Tuesday, February 14, 2012
Virtual Immortality: A Google+ Conversation
PIRATE: RIP, Hitch
ME: Ah, but would Christopher Hitchens really want us to wish him "rest?" After all, as a naturalist he did not believe in spiritual realities like "souls." Hence, he is no more. Gone. Kaput. Finished. Nada. Dead meat. Extinct. Flatlined. Snuffed. Stiff. He returns to the material from which he was constituted, and his "personality" lives on only in the firing of the neurons in the brains of those of us who remain. And when we are gone, he will have really disappeared. Unless... ; )
PIRATE: I'm sure Hitch would hope that his name would be a watchword for The Informed
Let's continue to use Hitch-slap for a delivery of prose that leaves the recipient slack-jawed :-)
ME: Smile. Yes, as I said, that's his only hope: millions of followers of Hitchianity, who worship their idol by the sacred rite of Hitch-slapping! : ) Just what Hitch would have wanted!
PIRATE: You polemicist.
Do you worship Jobs, if you use a MAC, oops, bad analogy...
Do you worship Gates if you use Windows, oops, another...
Do you worship Linus if you use Linux, HA!
I see Hitch as a good stop-gap until I can get my own renown for Moleslaps.
If the only way I can keep an open mind is to worship a rational Humanist.
Then, so be it!
CABIN BOY: There's a bit of a difference between admiration and worship as well. Perhaps there is someone out there who sings songs of praise and prostrates themselves in prayer before Hitch, but I've yet to see it, and somewhat doubt that a person such as this would exist without some sort of mental disability.
EDIT: Grammatical error.
PIRATE to CABIN BOY: Wrote me a book on Mental Instability
You wanna pigeon-hole me, fine.
I've found most people, when asked about me say.
"Yeah, he's a bit mental!"
I'm a one-eyed man...
;-)
CABIN BOY - I'm not saying that you do worship him...unless you sing him songs and pray to him. In which case... yeah.
Admiration is one thing, but worship is another.
ME: worship, honor, admire, whatever...it's still the same...he's dead, and the only "life" he has now is in human memory, which isn't a very stable thing.
PIRATE to ME: You in a bad mood today?
CABIN BOY: and the internet. There's a ton of recordings of him. Great thing about living in the technological era is that, when people die, others still get to experience them as they were, in addition to his writings and such, you can actually see his talks, hear him speak, etc. for years and years to come.
PIRATE to ME : Ah'mein ( ;-)
ME to PIRATE Ahoy, matey, just as a pirate must sail where the wind leads, I'm just following reason where reason leads! It's a fact that Hitch is dead, and that he drank his reality neat. No diluting it with any sentimental talk of personal survival!
PIRATE to ME: He never said he was perfect.
As my dad would say
'noone is perfect, 'cepting our Lord Jesus'
with masses of Irish Catholic Irony ;-)
ME to CABIN BOY: that's a fascinating idea: virtual personal survival! It's a rift on what 18th century Bishop George Berkeley wrote, "esse est percipi.'' (To be is to be perceived.) The difference, though, is that instead of God holding things in existence by His perceiving, we become gods, granting immortality to the deceased by perceiving them thru technological means.
Yes, I might live on insofar as someone downloads me, but my "existence" will be at their mercy. So how will I ensure that I am continually perceived online? I can imagine groups in the future devoting themselves to Mormon-style genealogical searches in order practice ongoing perception of the deceased --a virtual "perpetual adoration" of sorts--resulting in a a sophisticated version of ancestor worship. Can you imagine all the money to be made there? ; ) "What do you do?" "Oh, I'm an Observer. I maintain 1387 persons in continuing perceptual immortality."
As Woody Allen said: "I don't want to achieve immortality through my work.. I want to achieve it through not dying."

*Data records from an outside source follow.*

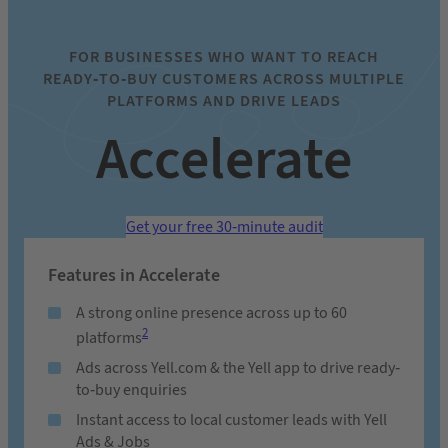
FOR BUSINESSES WHO WANT TO REACH
READY-TO-BUY CUSTOMERS ACROSS MULTIPLE
PLATFORMS AND DRIVE LEADS
Accelerate
Get your free 30-minute audit
Features in Accelerate
A strong online presence across up to 60
2
platforms
Ads across Yell.com & the Yell app to drive ready-
to-buy enquiries
Instant access to local customer leads with Yell
Ads & Jobs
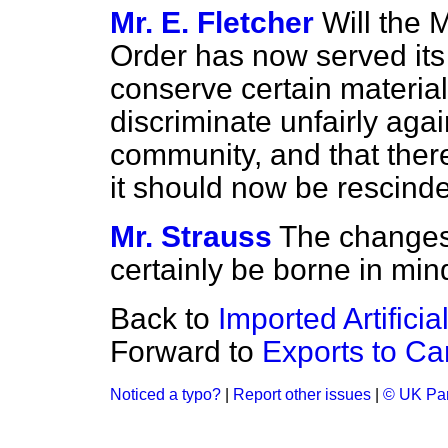
Mr. E. Fletcher
Will the M
Order has now served its
conserve certain materials
discriminate unfairly agai
community, and that ther
it should now be rescind
Mr. Strauss
The changes 
certainly be borne in min
Back to
Imported Artifici
Forward to
Exports to C
Noticed a typo?
|
Report other issues
|
© UK Par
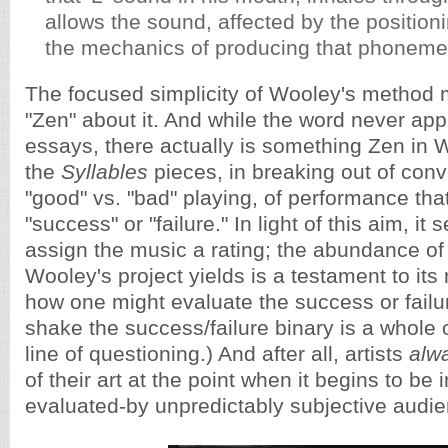
allows the sound, affected by the positioni
the mechanics of producing that phoneme,
The focused simplicity of Wooley's method 
"Zen" about it. And while the word never appe
essays, there actually is something Zen in W
the
Syllables
pieces, in breaking out of conv
"good" vs. "bad" playing, of performance that
"success" or "failure." In light of this aim, it 
assign the music a rating; the abundance of 
Wooley's project yields is a testament to its
how one might evaluate the success or failur
shake the success/failure binary is a whole
line of questioning.) And after all, artists
alw
of their art at the point when it begins to be
evaluated-by unpredictably subjective audi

So there are those who wish to escape the physical bonds of their bodies entirely, even before death. If Kurzweil is correct, we'll enjoy virtual immortality in just another 17 years. http://www.telegraph.co.uk/science/science-news/6217676/Immortality-only-20-years-away-says-scientist.html . But what happens if I catch a virus? What happens if my files get corrupted? Are nanobots eternal? What happens if they fail? Is that the "second death?"
"O wretched man that I am! who shall deliver me from the body of this death?" Forgive me if I'm skeptical of technology on this score.